> Work order: Copy out word for word the stretch of lines from the one containing "Можно ли вернуть или обменять товар?" through the one containing "Canal Sur concede a Paz Jiménez el", both included. Leave the pictures out of your answer.
··········
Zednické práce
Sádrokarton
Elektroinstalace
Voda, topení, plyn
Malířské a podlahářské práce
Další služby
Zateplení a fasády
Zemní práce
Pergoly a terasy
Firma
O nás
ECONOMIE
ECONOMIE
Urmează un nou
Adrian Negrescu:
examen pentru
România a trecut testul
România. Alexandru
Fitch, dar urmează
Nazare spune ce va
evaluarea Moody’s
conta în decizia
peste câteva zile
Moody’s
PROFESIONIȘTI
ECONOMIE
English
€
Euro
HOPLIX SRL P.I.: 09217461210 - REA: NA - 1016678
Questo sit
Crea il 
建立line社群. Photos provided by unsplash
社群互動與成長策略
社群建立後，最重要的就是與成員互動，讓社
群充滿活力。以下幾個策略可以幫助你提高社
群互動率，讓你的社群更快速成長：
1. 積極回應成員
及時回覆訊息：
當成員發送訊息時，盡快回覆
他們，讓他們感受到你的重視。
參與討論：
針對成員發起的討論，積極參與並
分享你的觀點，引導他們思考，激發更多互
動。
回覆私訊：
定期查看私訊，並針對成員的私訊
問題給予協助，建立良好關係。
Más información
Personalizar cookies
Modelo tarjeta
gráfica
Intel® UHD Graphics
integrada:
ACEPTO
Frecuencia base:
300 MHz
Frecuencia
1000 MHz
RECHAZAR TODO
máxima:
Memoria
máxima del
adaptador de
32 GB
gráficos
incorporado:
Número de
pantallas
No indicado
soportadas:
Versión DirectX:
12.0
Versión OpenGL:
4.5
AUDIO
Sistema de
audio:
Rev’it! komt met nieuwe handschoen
··········
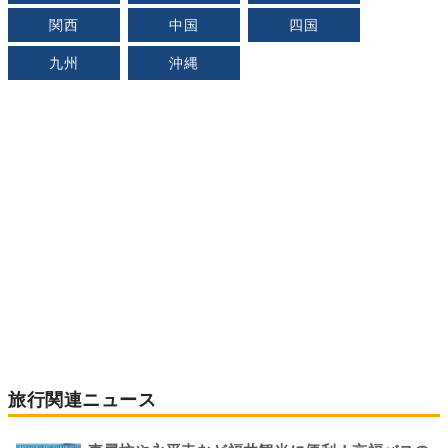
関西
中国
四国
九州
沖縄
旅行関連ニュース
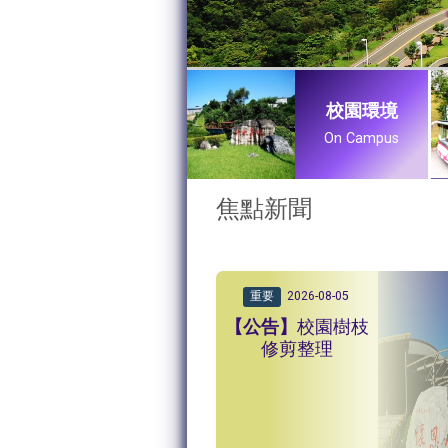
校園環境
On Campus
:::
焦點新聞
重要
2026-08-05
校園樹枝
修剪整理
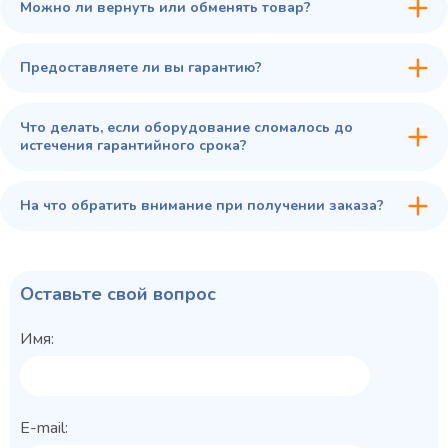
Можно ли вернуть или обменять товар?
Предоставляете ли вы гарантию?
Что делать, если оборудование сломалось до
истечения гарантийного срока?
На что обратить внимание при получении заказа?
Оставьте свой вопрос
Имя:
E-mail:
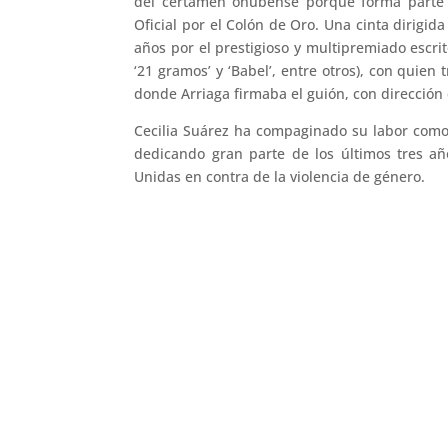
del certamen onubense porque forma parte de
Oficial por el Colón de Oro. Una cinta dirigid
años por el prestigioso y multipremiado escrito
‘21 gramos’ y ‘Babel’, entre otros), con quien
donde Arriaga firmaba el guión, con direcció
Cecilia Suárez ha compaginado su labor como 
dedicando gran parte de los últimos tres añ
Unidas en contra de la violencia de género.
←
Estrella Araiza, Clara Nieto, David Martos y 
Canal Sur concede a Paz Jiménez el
··········
> Result below:
Можно ли вернуть или обменять товар?
Предоставляете ли вы гарантию?
Что делать, если оборудование сломалось до
истечения гарантийного срока?
На что обратить внимание при получении заказа?
Оставьте свой вопрос
Имя:
E-mail:
del certamen onubense porque forma parte de
Oficial por el Colón de Oro. Una cinta dirigid
años por el prestigioso y multipremiado escrito
‘21 gramos’ y ‘Babel’, entre otros), con quien
donde Arriaga firmaba el guión, con direcció
Cecilia Suárez ha compaginado su labor como 
dedicando gran parte de los últimos tres añ
Unidas en contra de la violencia de género.
←
Estrella Araiza, Clara Nieto, David Martos y 
Canal Sur concede a Paz Jiménez el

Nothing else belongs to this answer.